Kondrak has developed a computer program that identifies cognates. Cognates are words from different languages that probably share a common origin, like night(English), nuit (French), and nacht (German), which all likely evolved from the original form nokt.

“If you look at any two languages that are related to each other, the theory is that at some point they were the same language, back in history, and then as time progressed, populations separated, and each population developed its own standard speech,” Beck says.

Theoretically, it’s possible to trace cognates back to the very beginning of human language. And knowing the full story of how human language developed would also reveal valuable information about how the human species colonized earth and where we originally evolved.

To find out how the Upper Necaxa Totanac language fits into all of this, Beck compares the language with related languages and looks for cognates. Kondrak’s program helps him by analyzing lists of words and singling out possible cognates.

“I had already identified a number of cognates… But Greg’s program confirmed some of those, so we know it’s working,” Beck says. Kondrak’s program has even identified cognates Beck didn’t know about.

“And (his program) can do it much faster than I can,” he says, adding that if he were to compare two languages strictly by hand, it would take years rather than the minutes that Greg’s program takes. “Quite honestly, if I had to do this by hand and all by myself, I probably wouldn’t.”

In addition to helping piece together the history of human language, Kondrak’s work is being used by the U.S. Food and Drug Administration (FDA) to cut down on mistakes involving medical prescriptions.
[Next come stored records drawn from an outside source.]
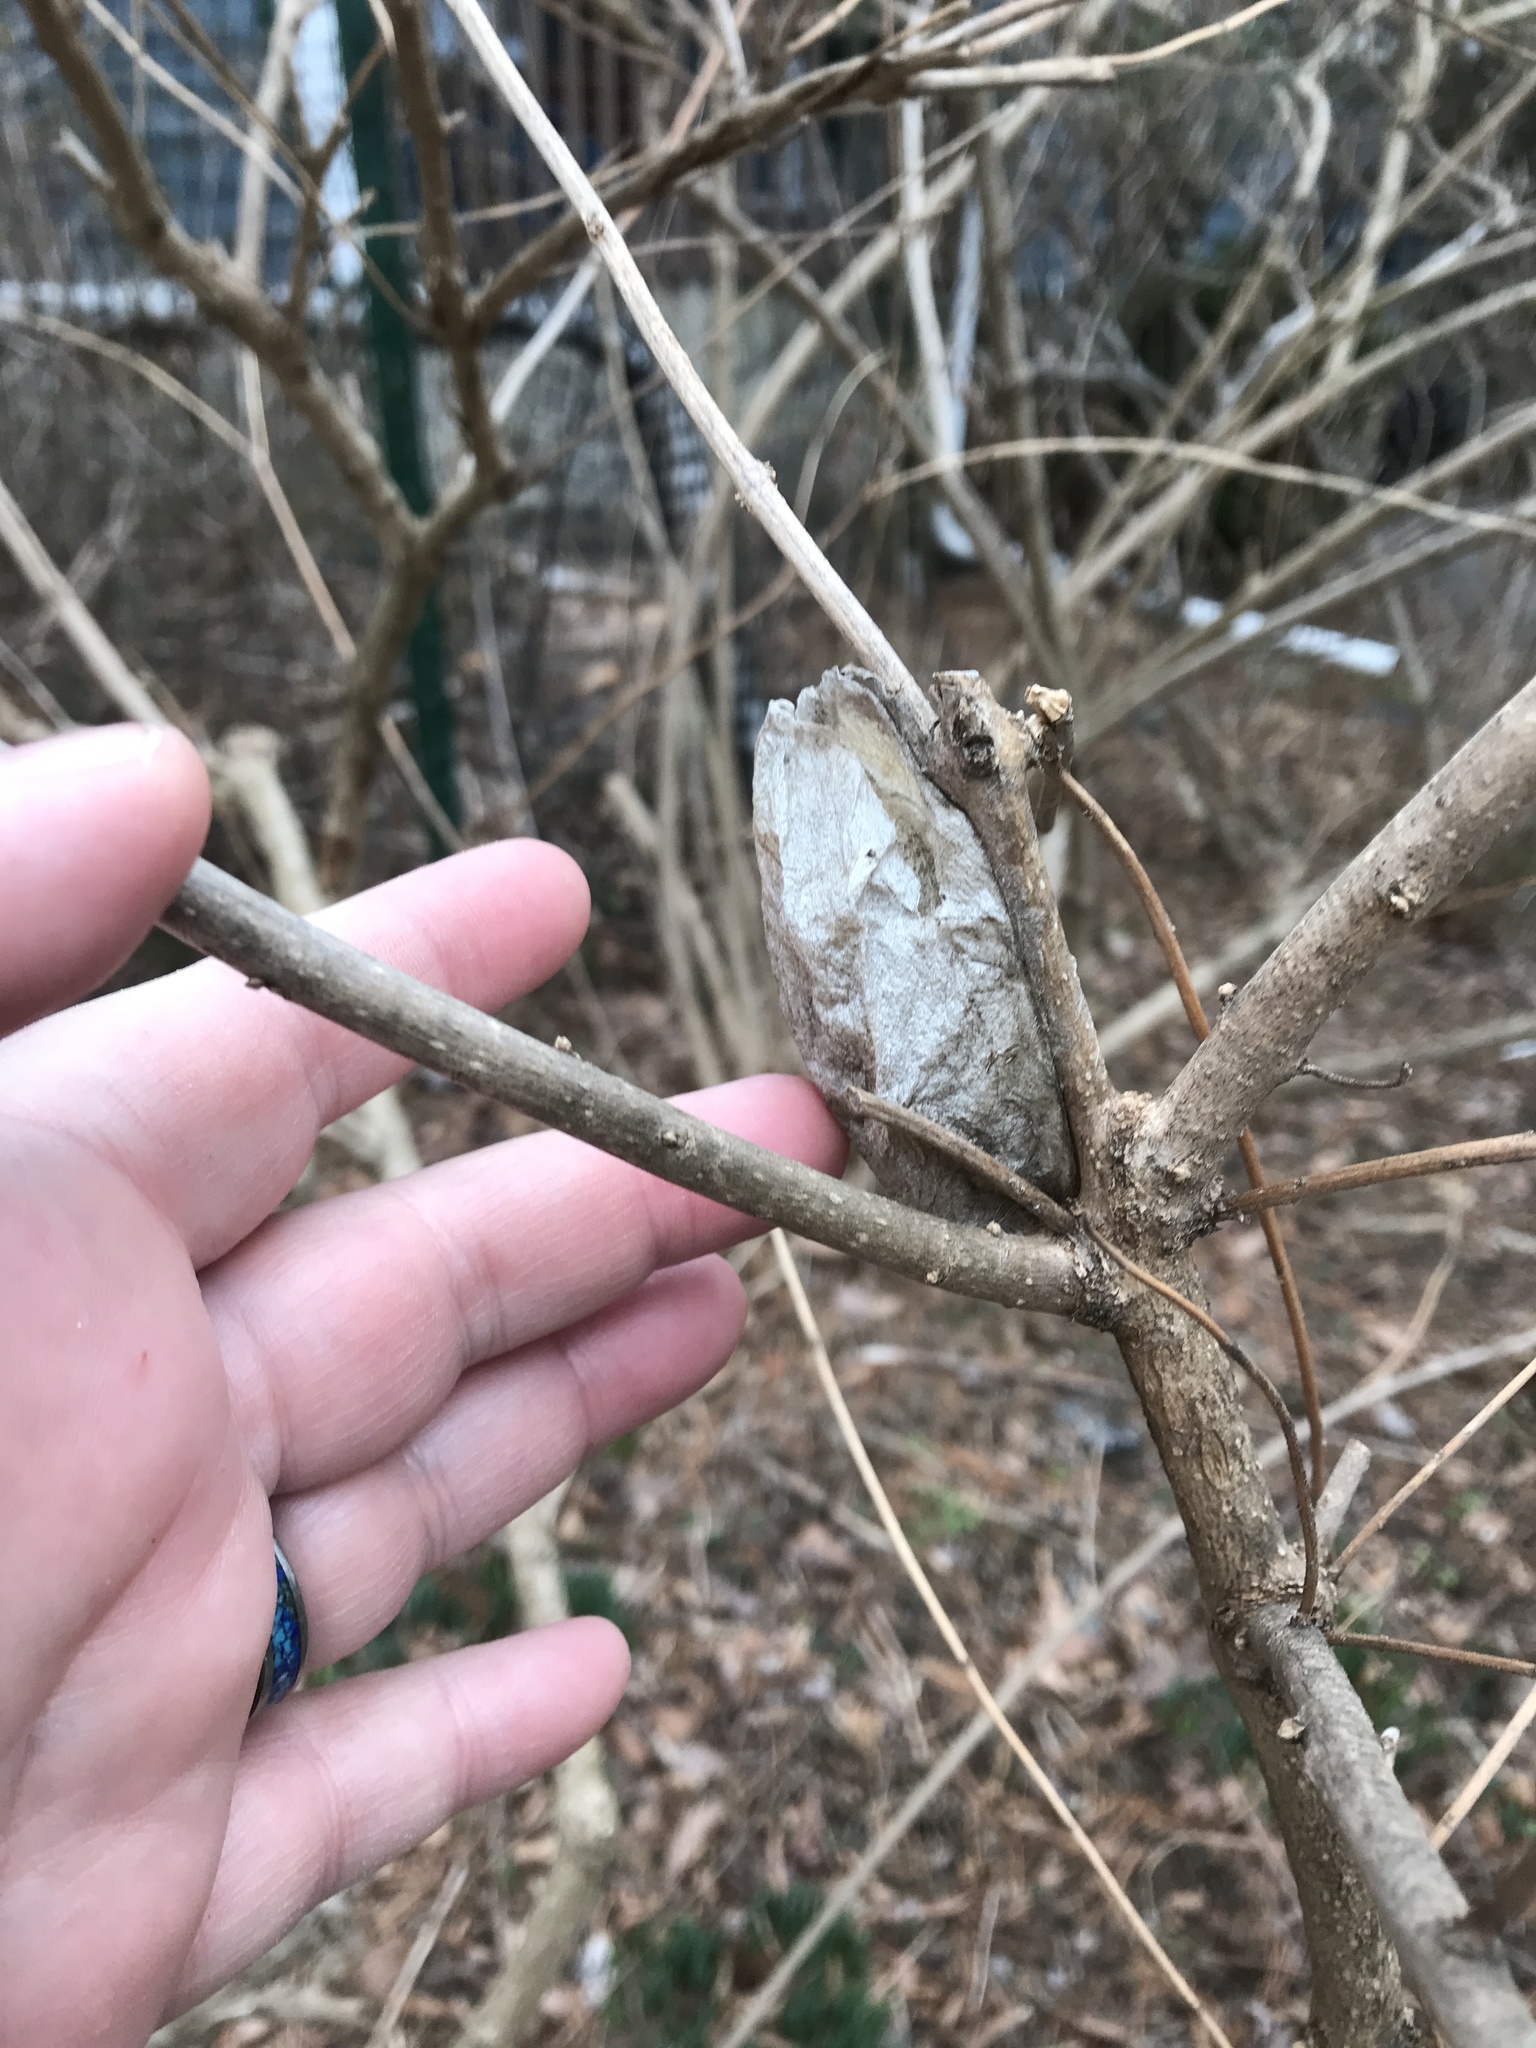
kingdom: Animalia
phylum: Arthropoda
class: Insecta
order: Lepidoptera
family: Saturniidae
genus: Hyalophora
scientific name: Hyalophora cecropia
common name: Cecropia silkmoth
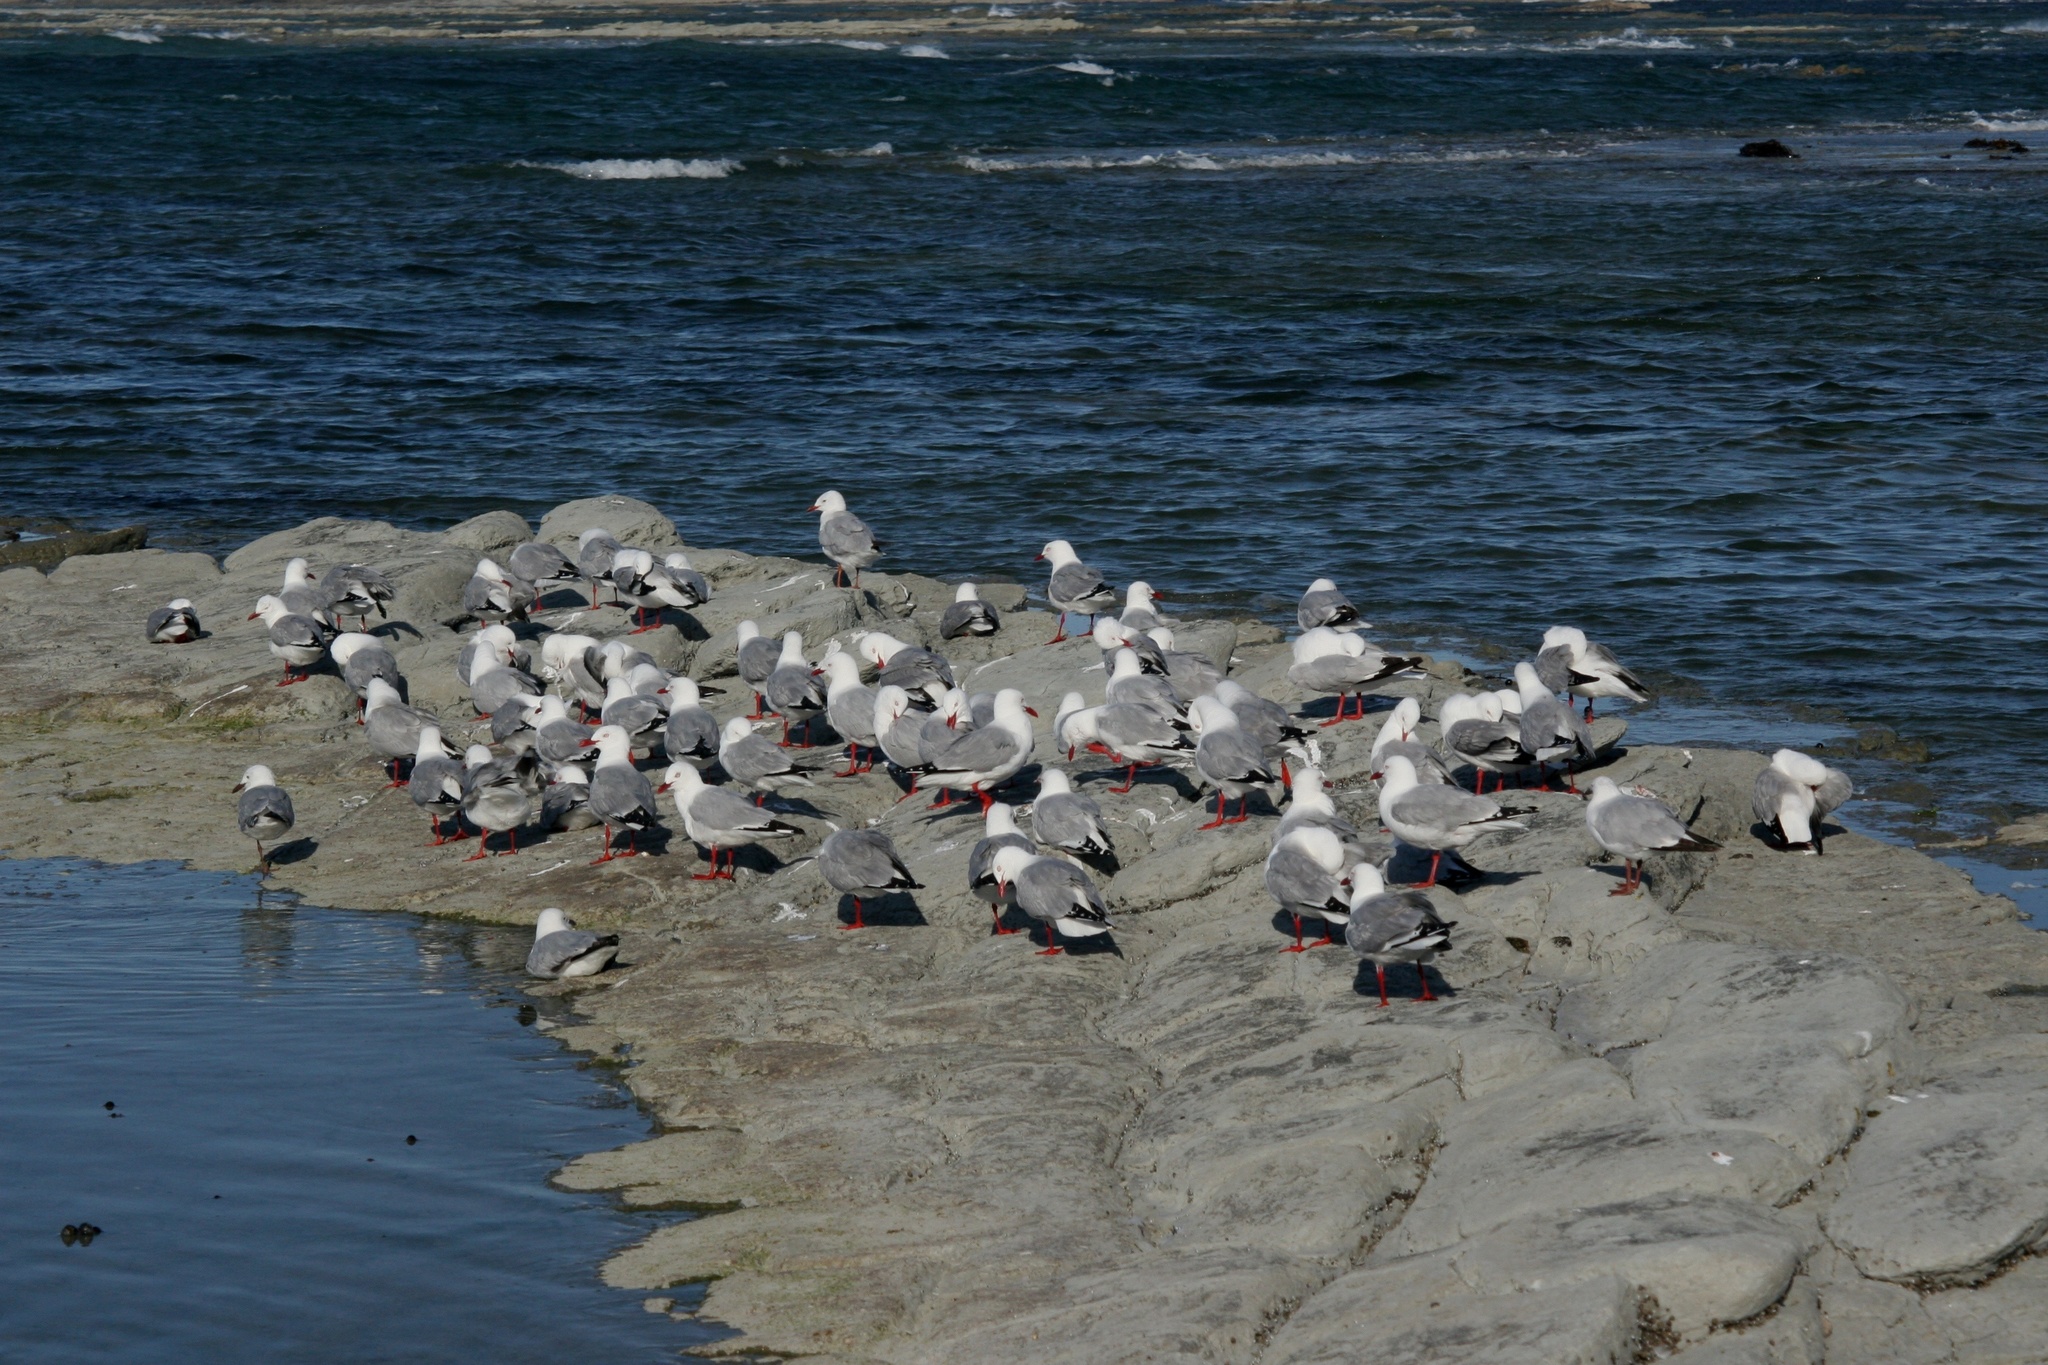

Doctors and pharmacists occasionally give wrong prescriptions because they confuse drugs with similar-sounding names: Levoxine and Lanoxin, for example. Mistakes like these have caused people to die.

To prevent such mistakes, the FDA rejects new drug names that are too similar to existing drug names. The FDA used to accomplish this by manually comparing lists of new and old drug names. But with hundreds of new drugs joining thousands of others already on the market each year, the task was becoming way too onerous.

The job is now done by a computer program that uses two algorithms written by Kondrak. The program is more than 90% accurate and does the job much faster than humans.

Kondrak, a fluent speaker of three languages, says he is pleased that he has been able to merge his interest in language with his expertise in computing science.

Using computers to analyze human language is a branch of computing science called natural language processing (NLP).

The research of Kondrak’s students shows that there are plenty of directions to explore in NLP. Master’s student Susan Bartlett is using machine learning to automatically divide words into syllables. And master’s student Tarek Sherif is also using machine learning to automatically translate proper names, such as the names of people or cities, from Arabic to English.

“The advantage that computers have in studying language is that they can process large amounts of data very quickly,” says Kondrak. “That’s where computers can be very helpful.”

So it turns out that a new human invention, computers, can help us penetrate the complexities of a far older human invention. And maybe, with the help of computers, we’ll be able to solve language-related problems and discover things about our languages, and ourselves, that we wouldn’t have been able to otherwise.

Article and photos by Erin Ottosen, 2007.